Problem details
Copy the listing exactly, please, and keep every picture out of it.

*** Dataset entries ***

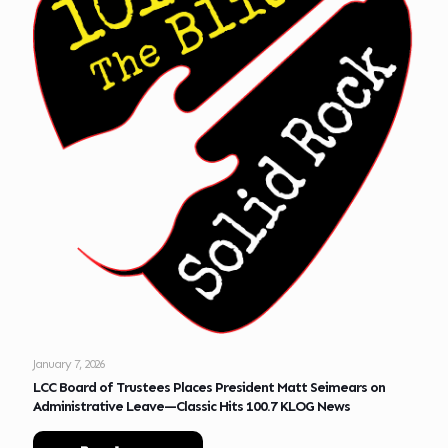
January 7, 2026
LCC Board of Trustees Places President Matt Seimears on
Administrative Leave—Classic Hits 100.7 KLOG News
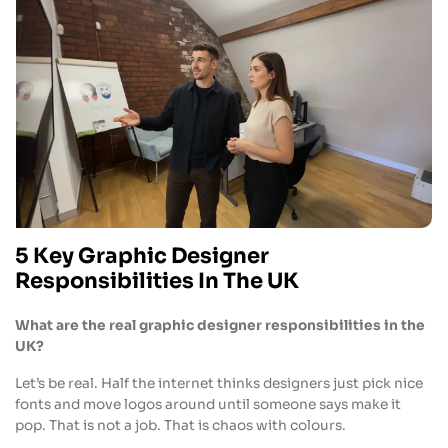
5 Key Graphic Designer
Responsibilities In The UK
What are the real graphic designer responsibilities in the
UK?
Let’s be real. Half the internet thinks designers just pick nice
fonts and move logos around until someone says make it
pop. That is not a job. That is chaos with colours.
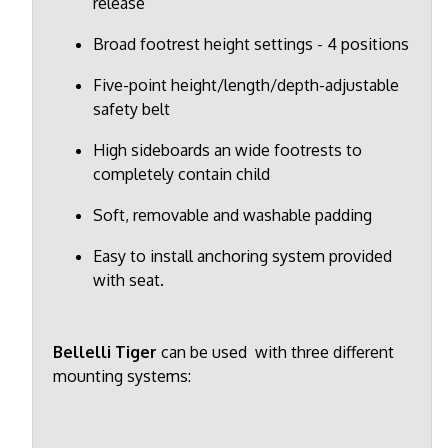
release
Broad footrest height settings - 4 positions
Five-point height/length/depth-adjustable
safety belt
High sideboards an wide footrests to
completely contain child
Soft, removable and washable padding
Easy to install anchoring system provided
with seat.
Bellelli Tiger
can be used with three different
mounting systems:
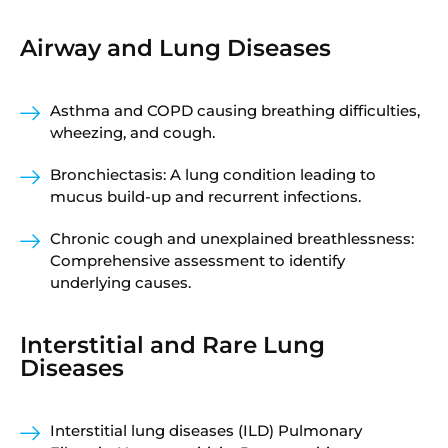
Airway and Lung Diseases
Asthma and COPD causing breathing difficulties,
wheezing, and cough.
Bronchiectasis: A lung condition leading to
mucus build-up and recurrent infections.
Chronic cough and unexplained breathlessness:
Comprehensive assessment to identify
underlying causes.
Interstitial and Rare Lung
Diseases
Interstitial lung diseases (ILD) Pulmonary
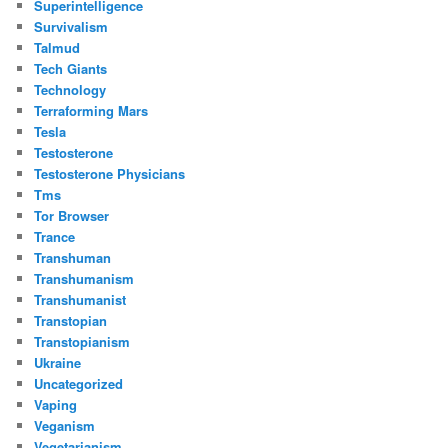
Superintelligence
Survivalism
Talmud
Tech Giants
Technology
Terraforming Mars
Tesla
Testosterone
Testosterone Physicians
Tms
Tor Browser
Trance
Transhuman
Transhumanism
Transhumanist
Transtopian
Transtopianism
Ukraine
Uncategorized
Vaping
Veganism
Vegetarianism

***

Task result
January 7, 2026
LCC Board of Trustees Places President Matt Seimears on
Administrative Leave—Classic Hits 100.7 KLOG News
5 Key Graphic Designer
Responsibilities In The UK
What are the real graphic designer responsibilities in the
UK?
Let’s be real. Half the internet thinks designers just pick nice
fonts and move logos around until someone says make it
pop. That is not a job. That is chaos with colours.
release
Broad footrest height settings - 4 positions
Five-point height/length/depth-adjustable
safety belt
High sideboards an wide footrests to
completely contain child
Soft, removable and washable padding
Easy to install anchoring system provided
with seat.
Bellelli Tiger
can be used with three different
mounting systems:
Airway and Lung Diseases
Asthma and COPD causing breathing difficulties,
wheezing, and cough.
Bronchiectasis: A lung condition leading to
mucus build-up and recurrent infections.
Chronic cough and unexplained breathlessness:
Comprehensive assessment to identify
underlying causes.
Interstitial and Rare Lung
Diseases
Interstitial lung diseases (ILD) Pulmonary
Superintelligence
Survivalism
Talmud
Tech Giants
Technology
Terraforming Mars
Tesla
Testosterone
Testosterone Physicians
Tms
Tor Browser
Trance
Transhuman
Transhumanism
Transhumanist
Transtopian
Transtopianism
Ukraine
Uncategorized
Vaping
Veganism
Vegetarianism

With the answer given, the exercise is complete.